### What this task involves:
The expected answer is the set of lines in the data below between the line holding "M1153,327C1163,334 1176,341 1185,349C1206,369" and the line holding "M601,926L670,937L671,911", inclusive, written out exactly.

### Given data:
▶
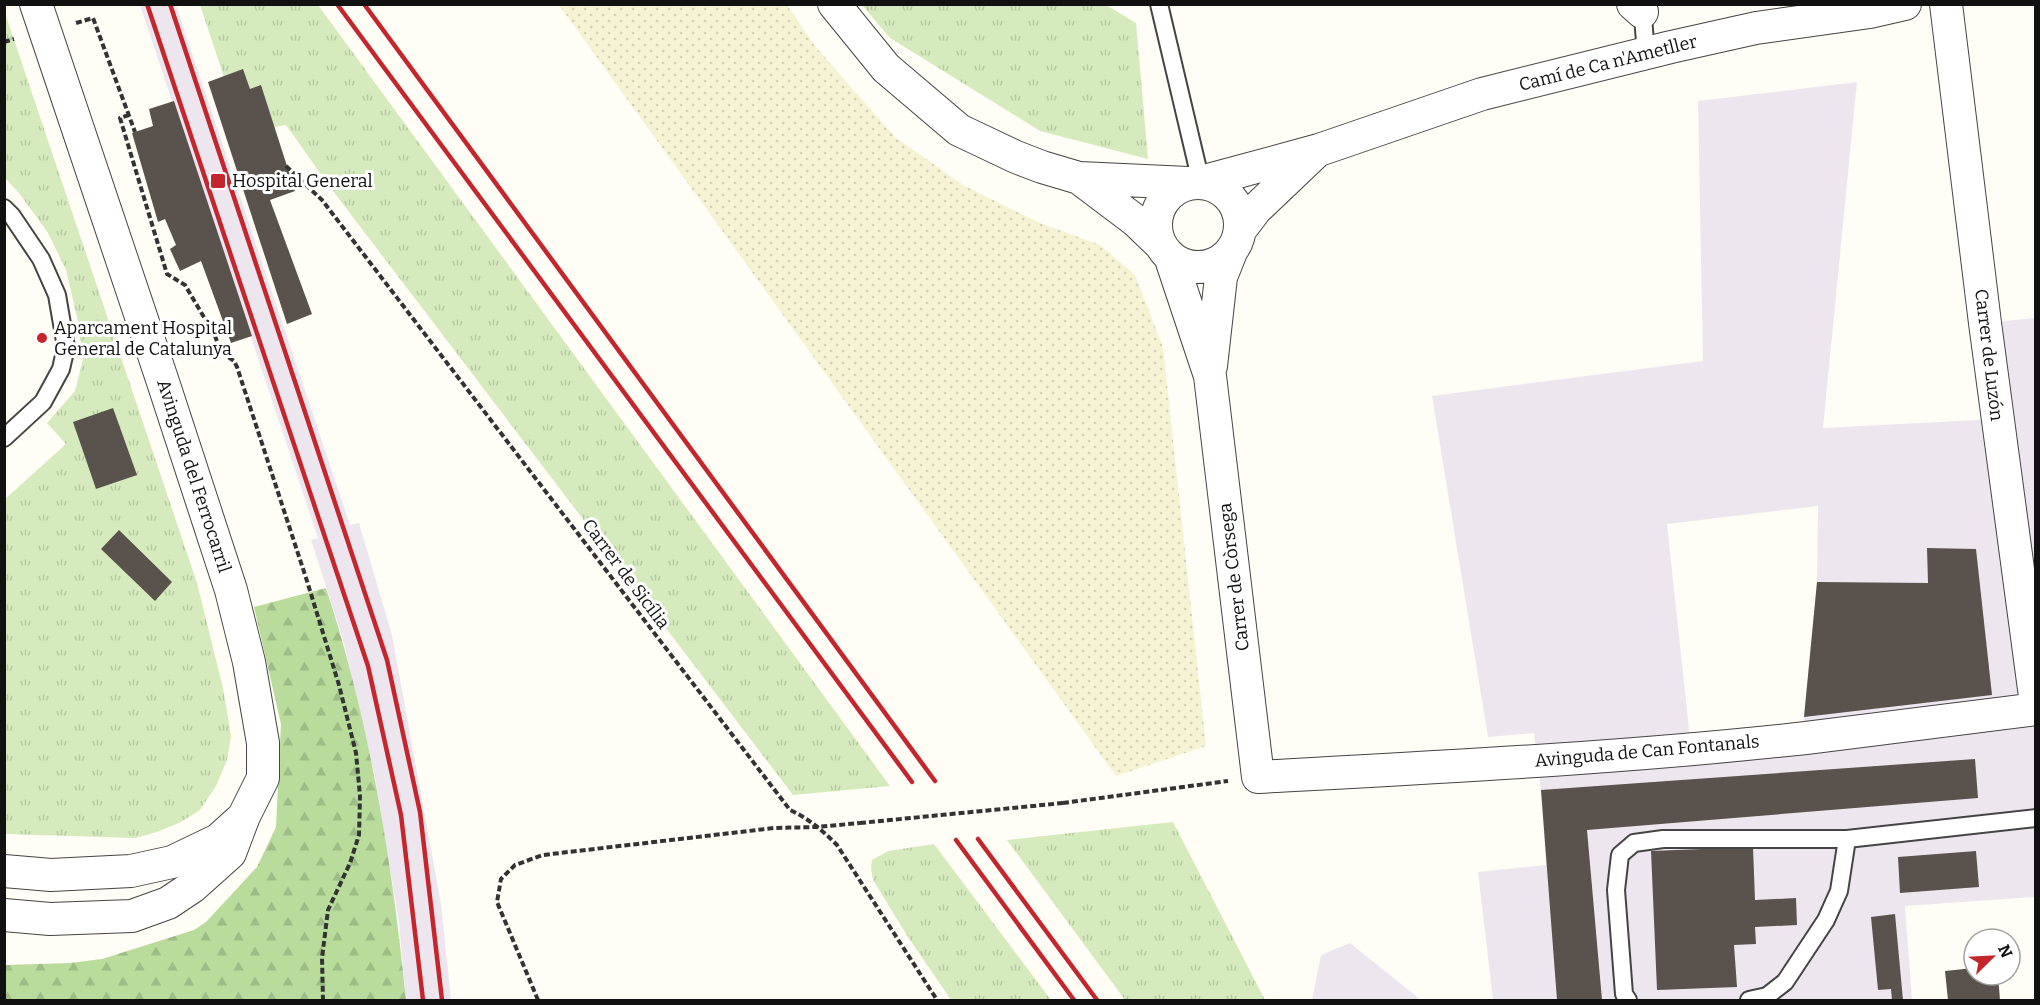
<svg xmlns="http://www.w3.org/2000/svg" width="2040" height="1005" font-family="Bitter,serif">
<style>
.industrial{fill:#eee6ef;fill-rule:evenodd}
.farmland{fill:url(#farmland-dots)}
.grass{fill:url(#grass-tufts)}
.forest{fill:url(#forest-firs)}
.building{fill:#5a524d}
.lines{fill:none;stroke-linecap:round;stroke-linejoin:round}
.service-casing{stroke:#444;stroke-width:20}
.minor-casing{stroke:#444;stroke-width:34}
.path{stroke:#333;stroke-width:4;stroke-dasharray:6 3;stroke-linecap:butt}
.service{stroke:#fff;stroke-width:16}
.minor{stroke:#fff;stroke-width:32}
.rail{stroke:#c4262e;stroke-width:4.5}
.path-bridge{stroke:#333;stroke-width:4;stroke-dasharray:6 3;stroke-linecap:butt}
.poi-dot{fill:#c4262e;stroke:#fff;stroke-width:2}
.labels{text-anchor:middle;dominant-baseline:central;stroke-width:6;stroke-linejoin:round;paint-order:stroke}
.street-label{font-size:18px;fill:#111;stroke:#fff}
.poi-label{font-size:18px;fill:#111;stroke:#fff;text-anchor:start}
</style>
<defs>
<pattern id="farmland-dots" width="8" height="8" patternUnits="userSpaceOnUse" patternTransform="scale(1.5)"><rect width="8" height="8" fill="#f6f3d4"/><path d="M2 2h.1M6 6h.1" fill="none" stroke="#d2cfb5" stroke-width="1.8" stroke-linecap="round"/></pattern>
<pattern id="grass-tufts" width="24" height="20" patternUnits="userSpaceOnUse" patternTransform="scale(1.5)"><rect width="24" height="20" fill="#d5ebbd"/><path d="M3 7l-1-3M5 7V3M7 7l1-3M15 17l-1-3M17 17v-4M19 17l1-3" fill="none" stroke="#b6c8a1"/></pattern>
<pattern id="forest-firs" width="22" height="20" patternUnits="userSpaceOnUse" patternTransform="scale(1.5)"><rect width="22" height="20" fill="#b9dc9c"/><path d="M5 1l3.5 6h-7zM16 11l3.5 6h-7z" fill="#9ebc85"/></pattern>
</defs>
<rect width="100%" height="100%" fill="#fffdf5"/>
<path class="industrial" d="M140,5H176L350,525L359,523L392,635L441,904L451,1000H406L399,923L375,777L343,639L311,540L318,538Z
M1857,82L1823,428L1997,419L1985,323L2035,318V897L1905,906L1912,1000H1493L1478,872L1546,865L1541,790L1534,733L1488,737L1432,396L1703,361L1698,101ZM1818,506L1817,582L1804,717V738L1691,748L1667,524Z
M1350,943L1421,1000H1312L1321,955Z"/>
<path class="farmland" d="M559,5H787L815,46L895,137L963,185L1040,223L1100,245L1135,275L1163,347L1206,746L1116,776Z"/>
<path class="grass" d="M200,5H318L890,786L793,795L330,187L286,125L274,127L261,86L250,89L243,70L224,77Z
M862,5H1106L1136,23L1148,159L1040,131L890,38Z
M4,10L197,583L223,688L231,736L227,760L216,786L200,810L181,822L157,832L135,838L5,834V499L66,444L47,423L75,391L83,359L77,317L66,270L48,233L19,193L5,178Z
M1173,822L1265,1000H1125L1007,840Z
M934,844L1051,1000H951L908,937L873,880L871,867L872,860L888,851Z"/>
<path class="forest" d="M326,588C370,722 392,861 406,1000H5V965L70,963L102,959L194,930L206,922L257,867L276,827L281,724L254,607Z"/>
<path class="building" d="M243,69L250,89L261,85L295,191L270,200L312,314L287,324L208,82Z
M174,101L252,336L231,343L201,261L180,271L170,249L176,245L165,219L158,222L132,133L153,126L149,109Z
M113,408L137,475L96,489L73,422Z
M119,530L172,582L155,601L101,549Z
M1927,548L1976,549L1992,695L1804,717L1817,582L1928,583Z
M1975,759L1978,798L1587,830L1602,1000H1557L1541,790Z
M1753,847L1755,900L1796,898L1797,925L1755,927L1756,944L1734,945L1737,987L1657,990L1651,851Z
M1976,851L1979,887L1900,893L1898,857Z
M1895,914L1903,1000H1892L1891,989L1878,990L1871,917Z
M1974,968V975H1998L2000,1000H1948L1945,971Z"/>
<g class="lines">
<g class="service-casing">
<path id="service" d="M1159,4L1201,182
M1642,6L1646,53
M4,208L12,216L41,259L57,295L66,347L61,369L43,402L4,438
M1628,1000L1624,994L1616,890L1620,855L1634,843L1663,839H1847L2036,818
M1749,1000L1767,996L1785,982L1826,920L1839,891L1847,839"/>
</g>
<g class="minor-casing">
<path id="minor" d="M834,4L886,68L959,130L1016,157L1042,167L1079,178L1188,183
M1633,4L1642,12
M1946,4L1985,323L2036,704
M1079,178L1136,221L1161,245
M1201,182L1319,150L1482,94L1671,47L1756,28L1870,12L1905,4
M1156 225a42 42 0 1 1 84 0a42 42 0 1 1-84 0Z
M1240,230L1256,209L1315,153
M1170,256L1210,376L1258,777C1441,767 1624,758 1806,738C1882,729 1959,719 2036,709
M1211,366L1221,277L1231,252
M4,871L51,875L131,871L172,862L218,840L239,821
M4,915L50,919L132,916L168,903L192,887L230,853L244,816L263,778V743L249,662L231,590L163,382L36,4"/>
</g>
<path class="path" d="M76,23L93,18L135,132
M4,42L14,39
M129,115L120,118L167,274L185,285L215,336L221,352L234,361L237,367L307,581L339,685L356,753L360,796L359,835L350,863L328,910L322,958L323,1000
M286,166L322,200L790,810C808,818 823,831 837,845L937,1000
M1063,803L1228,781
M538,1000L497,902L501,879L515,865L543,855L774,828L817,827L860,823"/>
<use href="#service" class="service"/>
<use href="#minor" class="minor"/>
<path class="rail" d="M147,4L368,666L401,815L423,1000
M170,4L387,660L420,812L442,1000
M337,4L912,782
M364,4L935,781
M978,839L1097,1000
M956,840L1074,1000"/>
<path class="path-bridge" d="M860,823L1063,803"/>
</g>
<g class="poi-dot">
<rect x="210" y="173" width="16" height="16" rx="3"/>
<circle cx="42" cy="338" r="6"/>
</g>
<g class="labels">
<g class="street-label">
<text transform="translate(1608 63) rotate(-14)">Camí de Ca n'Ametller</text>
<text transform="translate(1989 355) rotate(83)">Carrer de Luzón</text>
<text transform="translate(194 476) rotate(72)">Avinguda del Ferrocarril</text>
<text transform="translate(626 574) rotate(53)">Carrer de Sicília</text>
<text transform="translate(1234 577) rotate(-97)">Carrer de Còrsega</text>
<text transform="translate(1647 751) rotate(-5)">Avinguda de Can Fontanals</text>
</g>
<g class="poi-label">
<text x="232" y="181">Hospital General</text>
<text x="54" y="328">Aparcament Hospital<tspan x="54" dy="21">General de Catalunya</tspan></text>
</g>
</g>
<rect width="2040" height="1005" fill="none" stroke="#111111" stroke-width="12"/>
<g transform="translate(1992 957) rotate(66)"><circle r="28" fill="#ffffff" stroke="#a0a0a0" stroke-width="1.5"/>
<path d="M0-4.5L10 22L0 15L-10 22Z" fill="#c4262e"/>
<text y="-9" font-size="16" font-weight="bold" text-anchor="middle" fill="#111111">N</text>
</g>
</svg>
◀
▶
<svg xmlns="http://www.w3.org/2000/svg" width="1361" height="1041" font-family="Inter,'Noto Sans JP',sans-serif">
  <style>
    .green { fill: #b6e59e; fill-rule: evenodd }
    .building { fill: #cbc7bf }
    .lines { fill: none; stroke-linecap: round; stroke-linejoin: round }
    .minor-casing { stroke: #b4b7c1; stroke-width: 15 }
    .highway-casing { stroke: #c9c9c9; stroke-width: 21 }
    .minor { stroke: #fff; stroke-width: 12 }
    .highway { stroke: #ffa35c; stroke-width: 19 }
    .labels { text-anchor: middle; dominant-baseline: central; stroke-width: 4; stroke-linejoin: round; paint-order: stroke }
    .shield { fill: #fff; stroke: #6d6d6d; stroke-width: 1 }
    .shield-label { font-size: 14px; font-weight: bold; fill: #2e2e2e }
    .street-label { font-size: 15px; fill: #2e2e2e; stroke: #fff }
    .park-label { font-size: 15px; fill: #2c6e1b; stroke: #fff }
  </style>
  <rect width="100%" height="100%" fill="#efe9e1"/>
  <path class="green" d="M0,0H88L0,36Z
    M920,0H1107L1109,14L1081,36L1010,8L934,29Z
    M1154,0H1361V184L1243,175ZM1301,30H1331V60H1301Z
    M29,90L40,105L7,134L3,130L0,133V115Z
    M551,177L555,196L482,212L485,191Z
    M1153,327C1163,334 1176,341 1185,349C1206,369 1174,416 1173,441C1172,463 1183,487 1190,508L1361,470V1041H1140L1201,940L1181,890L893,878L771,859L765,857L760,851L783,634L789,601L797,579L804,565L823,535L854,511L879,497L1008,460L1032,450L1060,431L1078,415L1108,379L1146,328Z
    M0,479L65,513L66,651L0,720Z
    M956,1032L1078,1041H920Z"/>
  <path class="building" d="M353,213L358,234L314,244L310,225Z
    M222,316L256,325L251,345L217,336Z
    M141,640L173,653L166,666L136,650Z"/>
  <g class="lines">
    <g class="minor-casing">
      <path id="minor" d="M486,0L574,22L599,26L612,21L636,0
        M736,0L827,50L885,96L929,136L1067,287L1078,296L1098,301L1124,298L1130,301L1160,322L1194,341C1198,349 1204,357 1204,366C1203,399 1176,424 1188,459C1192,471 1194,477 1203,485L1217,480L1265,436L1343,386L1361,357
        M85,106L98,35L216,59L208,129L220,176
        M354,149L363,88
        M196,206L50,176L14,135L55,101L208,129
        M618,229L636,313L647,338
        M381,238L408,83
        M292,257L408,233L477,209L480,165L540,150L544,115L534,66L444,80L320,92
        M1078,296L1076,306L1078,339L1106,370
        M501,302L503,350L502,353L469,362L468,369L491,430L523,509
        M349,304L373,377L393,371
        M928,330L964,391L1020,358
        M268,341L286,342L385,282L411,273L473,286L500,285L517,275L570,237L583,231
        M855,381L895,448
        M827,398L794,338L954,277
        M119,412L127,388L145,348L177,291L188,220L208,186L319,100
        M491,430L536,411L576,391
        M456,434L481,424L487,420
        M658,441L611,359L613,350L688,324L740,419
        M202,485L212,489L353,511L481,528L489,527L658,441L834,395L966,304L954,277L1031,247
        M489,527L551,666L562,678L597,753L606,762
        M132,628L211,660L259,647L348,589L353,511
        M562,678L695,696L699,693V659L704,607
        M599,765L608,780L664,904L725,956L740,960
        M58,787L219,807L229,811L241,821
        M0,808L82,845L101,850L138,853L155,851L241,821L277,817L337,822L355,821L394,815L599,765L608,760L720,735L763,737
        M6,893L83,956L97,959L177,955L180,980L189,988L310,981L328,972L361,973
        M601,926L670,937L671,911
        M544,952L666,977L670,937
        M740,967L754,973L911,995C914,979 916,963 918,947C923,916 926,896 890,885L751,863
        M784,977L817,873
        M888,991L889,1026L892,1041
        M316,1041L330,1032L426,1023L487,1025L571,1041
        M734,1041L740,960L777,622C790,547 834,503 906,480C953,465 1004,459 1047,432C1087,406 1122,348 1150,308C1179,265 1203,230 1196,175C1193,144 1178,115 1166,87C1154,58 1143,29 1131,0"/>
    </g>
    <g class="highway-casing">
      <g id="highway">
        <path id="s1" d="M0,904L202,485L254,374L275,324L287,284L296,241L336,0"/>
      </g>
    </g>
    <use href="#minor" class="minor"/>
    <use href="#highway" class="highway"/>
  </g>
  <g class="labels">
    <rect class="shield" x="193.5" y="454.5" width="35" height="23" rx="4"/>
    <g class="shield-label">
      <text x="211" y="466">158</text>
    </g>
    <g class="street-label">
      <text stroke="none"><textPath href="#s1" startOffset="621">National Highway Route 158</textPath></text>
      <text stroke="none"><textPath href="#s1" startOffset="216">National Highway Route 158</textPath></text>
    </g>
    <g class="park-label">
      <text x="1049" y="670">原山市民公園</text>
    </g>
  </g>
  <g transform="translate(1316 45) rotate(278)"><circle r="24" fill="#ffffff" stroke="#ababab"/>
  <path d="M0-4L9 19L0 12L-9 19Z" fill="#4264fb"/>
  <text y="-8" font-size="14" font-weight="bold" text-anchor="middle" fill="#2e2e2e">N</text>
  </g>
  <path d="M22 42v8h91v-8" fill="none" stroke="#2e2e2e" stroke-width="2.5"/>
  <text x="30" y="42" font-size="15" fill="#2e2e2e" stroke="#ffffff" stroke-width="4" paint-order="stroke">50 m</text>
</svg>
◀
### Exercise output:
    M1153,327C1163,334 1176,341 1185,349C1206,369 1174,416 1173,441C1172,463 1183,487 1190,508L1361,470V1041H1140L1201,940L1181,890L893,878L771,859L765,857L760,851L783,634L789,601L797,579L804,565L823,535L854,511L879,497L1008,460L1032,450L1060,431L1078,415L1108,379L1146,328Z
    M0,479L65,513L66,651L0,720Z
    M956,1032L1078,1041H920Z"/>
  <path class="building" d="M353,213L358,234L314,244L310,225Z
    M222,316L256,325L251,345L217,336Z
    M141,640L173,653L166,666L136,650Z"/>
  <g class="lines">
    <g class="minor-casing">
      <path id="minor" d="M486,0L574,22L599,26L612,21L636,0
        M736,0L827,50L885,96L929,136L1067,287L1078,296L1098,301L1124,298L1130,301L1160,322L1194,341C1198,349 1204,357 1204,366C1203,399 1176,424 1188,459C1192,471 1194,477 1203,485L1217,480L1265,436L1343,386L1361,357
        M85,106L98,35L216,59L208,129L220,176
        M354,149L363,88
        M196,206L50,176L14,135L55,101L208,129
        M618,229L636,313L647,338
        M381,238L408,83
        M292,257L408,233L477,209L480,165L540,150L544,115L534,66L444,80L320,92
        M1078,296L1076,306L1078,339L1106,370
        M501,302L503,350L502,353L469,362L468,369L491,430L523,509
        M349,304L373,377L393,371
        M928,330L964,391L1020,358
        M268,341L286,342L385,282L411,273L473,286L500,285L517,275L570,237L583,231
        M855,381L895,448
        M827,398L794,338L954,277
        M119,412L127,388L145,348L177,291L188,220L208,186L319,100
        M491,430L536,411L576,391
        M456,434L481,424L487,420
        M658,441L611,359L613,350L688,324L740,419
        M202,485L212,489L353,511L481,528L489,527L658,441L834,395L966,304L954,277L1031,247
        M489,527L551,666L562,678L597,753L606,762
        M132,628L211,660L259,647L348,589L353,511
        M562,678L695,696L699,693V659L704,607
        M599,765L608,780L664,904L725,956L740,960
        M58,787L219,807L229,811L241,821
        M0,808L82,845L101,850L138,853L155,851L241,821L277,817L337,822L355,821L394,815L599,765L608,760L720,735L763,737
        M6,893L83,956L97,959L177,955L180,980L189,988L310,981L328,972L361,973
        M601,926L670,937L671,911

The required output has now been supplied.